WASHINGTON (AP) — Limits on secret U.S. surveillance programs and President Barack Obama's push to help Syrian rebels were in dispute as the House weighed legislation to fund the nation's military.
The House planned to begin debate Tuesday on the $598.3 billion defense spending bill for the fiscal year beginning Oct. 1, and late Monday the House Rules Committee voted to allow votes on the contentious issues.
Tea party conservatives and liberal Democrats insisted that debate on the bill include amendments changing the way the National Security Agency conducts its recently disclosed program of collecting phone records of millions of Americans. The same unusual coalition joined forces on amendments barring the administration from arming the Syrian rebels without congressional approval.
Republican leaders struggled to limit amendments on the overall bill, concerned about hampering the president's national security and anti-terrorism efforts. The GOP also wanted to avoid the embarrassment of obstructionist rank-and-file Republicans joining forces with Democrats in rejecting the framework — known as the congressional "rule" — for considering the bill if their amendments were ignored.
Pleading with Rules Committee members Monday, Rep.
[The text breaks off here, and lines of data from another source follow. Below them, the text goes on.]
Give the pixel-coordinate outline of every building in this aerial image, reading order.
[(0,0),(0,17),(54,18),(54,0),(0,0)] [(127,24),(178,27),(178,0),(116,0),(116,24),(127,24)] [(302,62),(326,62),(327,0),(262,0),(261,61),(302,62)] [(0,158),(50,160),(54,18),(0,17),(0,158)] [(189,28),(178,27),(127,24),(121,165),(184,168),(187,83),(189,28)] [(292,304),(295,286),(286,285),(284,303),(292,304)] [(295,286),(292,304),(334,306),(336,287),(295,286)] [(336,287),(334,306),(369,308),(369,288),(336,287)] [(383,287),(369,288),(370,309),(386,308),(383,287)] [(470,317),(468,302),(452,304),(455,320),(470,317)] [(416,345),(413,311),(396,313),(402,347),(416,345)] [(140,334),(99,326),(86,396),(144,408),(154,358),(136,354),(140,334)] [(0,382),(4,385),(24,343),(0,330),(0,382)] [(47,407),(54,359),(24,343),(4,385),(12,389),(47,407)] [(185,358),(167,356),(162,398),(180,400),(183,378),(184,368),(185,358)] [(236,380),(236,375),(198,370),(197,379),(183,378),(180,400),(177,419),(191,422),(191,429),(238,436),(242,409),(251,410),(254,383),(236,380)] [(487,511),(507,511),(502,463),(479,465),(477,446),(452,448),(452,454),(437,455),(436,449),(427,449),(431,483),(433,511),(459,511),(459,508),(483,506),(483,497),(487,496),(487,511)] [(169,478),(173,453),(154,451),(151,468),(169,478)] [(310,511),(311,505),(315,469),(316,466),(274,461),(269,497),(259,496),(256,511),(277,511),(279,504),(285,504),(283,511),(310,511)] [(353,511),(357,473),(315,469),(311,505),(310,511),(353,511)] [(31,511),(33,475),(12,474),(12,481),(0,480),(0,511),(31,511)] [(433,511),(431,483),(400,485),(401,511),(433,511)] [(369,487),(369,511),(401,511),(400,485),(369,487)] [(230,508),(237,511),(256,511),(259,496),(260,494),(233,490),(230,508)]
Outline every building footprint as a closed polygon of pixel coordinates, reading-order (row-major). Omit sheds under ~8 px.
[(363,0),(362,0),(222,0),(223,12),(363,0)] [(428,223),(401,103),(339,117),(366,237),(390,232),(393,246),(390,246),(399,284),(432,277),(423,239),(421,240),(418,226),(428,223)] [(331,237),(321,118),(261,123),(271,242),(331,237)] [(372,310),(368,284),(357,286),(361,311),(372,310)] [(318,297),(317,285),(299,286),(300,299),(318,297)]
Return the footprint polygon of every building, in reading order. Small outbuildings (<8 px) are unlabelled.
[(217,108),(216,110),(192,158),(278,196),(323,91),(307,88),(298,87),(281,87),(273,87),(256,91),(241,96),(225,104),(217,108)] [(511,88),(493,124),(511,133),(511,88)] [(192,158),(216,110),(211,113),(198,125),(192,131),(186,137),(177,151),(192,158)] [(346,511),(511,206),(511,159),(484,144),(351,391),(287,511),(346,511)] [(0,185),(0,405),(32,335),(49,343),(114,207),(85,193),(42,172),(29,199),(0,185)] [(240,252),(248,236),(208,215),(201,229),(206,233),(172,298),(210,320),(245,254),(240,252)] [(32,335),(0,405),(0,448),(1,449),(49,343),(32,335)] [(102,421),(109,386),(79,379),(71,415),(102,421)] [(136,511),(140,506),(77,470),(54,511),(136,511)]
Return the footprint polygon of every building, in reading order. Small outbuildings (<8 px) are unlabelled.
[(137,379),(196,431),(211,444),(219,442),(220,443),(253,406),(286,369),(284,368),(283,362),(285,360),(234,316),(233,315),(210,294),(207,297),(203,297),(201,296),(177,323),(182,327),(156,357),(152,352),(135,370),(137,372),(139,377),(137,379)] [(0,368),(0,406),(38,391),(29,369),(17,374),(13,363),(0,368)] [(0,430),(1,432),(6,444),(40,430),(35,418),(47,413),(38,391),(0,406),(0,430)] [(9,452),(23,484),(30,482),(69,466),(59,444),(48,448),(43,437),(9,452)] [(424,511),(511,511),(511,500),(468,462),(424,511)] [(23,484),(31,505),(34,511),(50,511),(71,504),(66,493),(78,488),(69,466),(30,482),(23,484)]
Justin Amash, R-Mich., sponsor of an amendment on the NSA, asked his colleagues to "allow the voice of the people to be heard."
Amash said his measure would allow the NSA to collect data and records, but only if the Foreign Intelligence Surveillance Court said in a statement that the collection of data pertains to an individual under investigation. Otherwise, the NSA would lose its funding.
Former NSA systems analyst Edward Snowden leaked documents last month that revealed that the NSA had collected phone records, while a second NSA program forced major Internet companies to turn over contents of communications to the government. Leaders in Congress, such as House Speaker John Boehner, R-Ohio, and House Intelligence Committee Chairman Mike Rogers, R-Mich., have strongly defended the programs, but libertarian lawmakers and liberals have expressed serious concerns about the government's surveillance in a fierce debate over privacy and national security.